== Extracted text ==

•••

Talking with @rudolf he mentioned that "_This migration fails on the CLONE_TEMP_TOTARGET it could be because the cloned index never becomes yellow".

Running the GET _cluster/allocation/explain returns

{
  "note" : "No shard was specified in the explain API request, so this response explains a randomly chosen unassigned shard. There may be other unassigned shards in this cluster which cannot be assigned for different reasons. It may not be possible to assign this shard until one of the other shards is assigned correctly. To explain the allocation of other shards (whether assigned or unassigned) you must specify the target shard in the request to this API.",
  "index" : ".kibana_task_manager_8.0.0_001",
  "shard" : 0,
  "primary" : true,
  "current_state" : "unassigned",
  "unassigned_info" : {
    "reason" : "INDEX_CREATED",
    "at" : "2022-01-14T12:18:02.443Z",
    "last_allocation_status" : "no"

•••

== Task A ==
Give all the rows below again with "Pumps" swapped for "Sandalen", changing nothing else, and leave the pictures out.
The rows have nothing to do with the forum excerpt about the failed index migration.

== Text read from the pages ==
•••

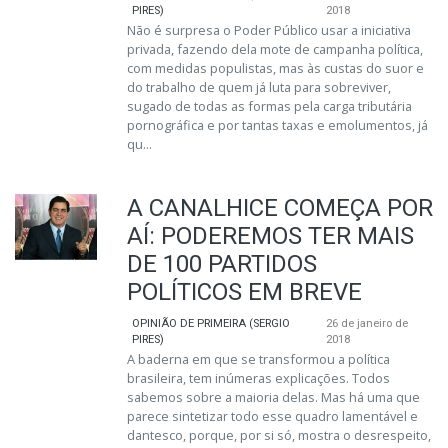
PIRES)
2018
Não é surpresa o Poder Público usar a iniciativa
privada, fazendo dela mote de campanha política,
com medidas populistas, mas às custas do suor e
do trabalho de quem já luta para sobreviver,
sugado de todas as formas pela carga tributária
pornográfica e por tantas taxas e emolumentos, já
qu...
A CANALHICE COMEÇA POR
AÍ: PODEREMOS TER MAIS
DE 100 PARTIDOS
POLÍTICOS EM BREVE
OPINIÃO DE PRIMEIRA (SERGIO
26 de janeiro de
PIRES)
2018
A baderna em que se transformou a política
brasileira, tem inúmeras explicações. Todos
sabemos sobre a maioria delas. Mas há uma que
parece sintetizar todo esse quadro lamentável e
dantesco, porque, por si só, mostra o desrespeito,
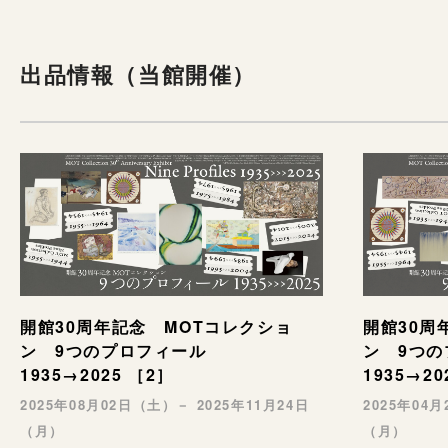
出品情報（当館開催）
開館30周年記念 MOTコレクショ
開館30周
ン 9つのプロフィール
ン 9つ
1935→2025 ［2］
1935→20
2025年08月02日（土）－ 2025年11月24日
2025年04
（月）
（月）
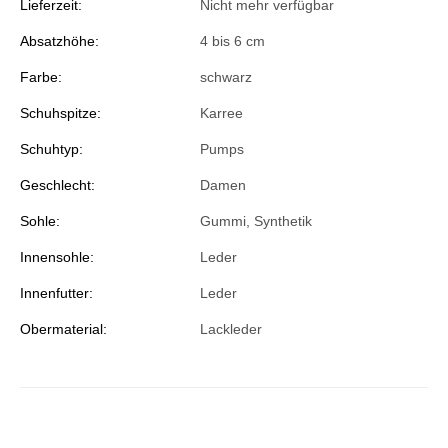
Lieferzeit:
Nicht mehr verfügbar
Absatzhöhe:
4 bis 6 cm
Farbe:
schwarz
Schuhspitze:
Karree
Schuhtyp:
Pumps
Geschlecht:
Damen
Sohle:
Gummi, Synthetik
Innensohle:
Leder
Innenfutter:
Leder
Obermaterial:
Lackleder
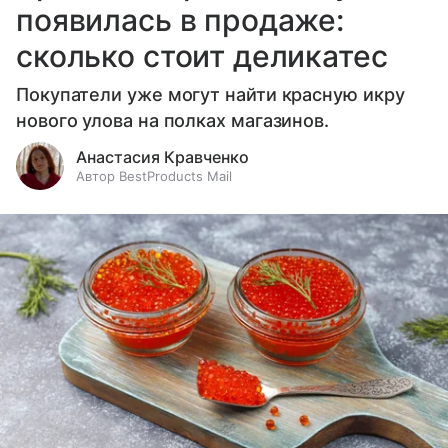
появилась в продаже:
сколько стоит деликатес
Покупатели уже могут найти красную икру
нового улова на полках магазинов.
Анастасия Кравченко
Автор BestProducts Mail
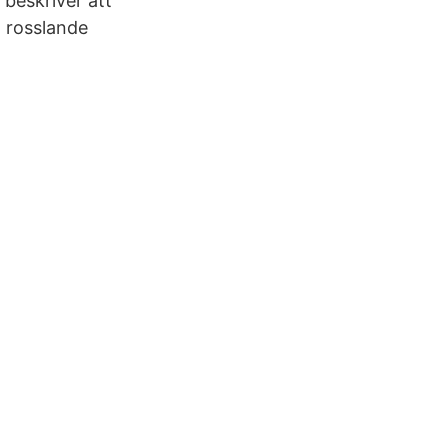
 beskriver att
 rosslande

•••

== Task B ==
Based on the forum excerpt about the failed migration, say yes or no to each statement and quote the words that decide it: (i) The shard in the explain output is a primary shard. (ii) The index named in the output is ".kibana_8.0.0_001". (iii) The request to the explain API named a specific shard.

== Exercise result A ==
PIRES)
2018
Não é surpresa o Poder Público usar a iniciativa
privada, fazendo dela mote de campanha política,
com medidas populistas, mas às custas do suor e
do trabalho de quem já luta para sobreviver,
sugado de todas as formas pela carga tributária
pornográfica e por tantas taxas e emolumentos, já
qu...
A CANALHICE COMEÇA POR
AÍ: PODEREMOS TER MAIS
DE 100 PARTIDOS
POLÍTICOS EM BREVE
OPINIÃO DE PRIMEIRA (SERGIO
26 de janeiro de
PIRES)
2018
A baderna em que se transformou a política
brasileira, tem inúmeras explicações. Todos
sabemos sobre a maioria delas. Mas há uma que
parece sintetizar todo esse quadro lamentável e
dantesco, porque, por si só, mostra o desrespeito,
出品情報（当館開催）
開館30周年記念 MOTコレクショ
開館30周
ン 9つのプロフィール
ン 9つ
1935→2025 ［2］
1935→20
2025年08月02日（土）－ 2025年11月24日
2025年04
（月）
（月）
Lieferzeit:
Nicht mehr verfügbar
Absatzhöhe:
4 bis 6 cm
Farbe:
schwarz
Schuhspitze:
Karree
Schuhtyp:
Sandalen
Geschlecht:
Damen
Sohle:
Gummi, Synthetik
Innensohle:
Leder
Innenfutter:
Leder
Obermaterial:
Lackleder
появилась в продаже:
сколько стоит деликатес
Покупатели уже могут найти красную икру
нового улова на полках магазинов.
Анастасия Кравченко
Автор BestProducts Mail
 beskriver att
 rosslande

== Exercise result B ==
(i) Yes: "primary" : true
(ii) No: ".kibana_task_manager_8.0.0_001"
(iii) No: "No shard was specified in the explain API request"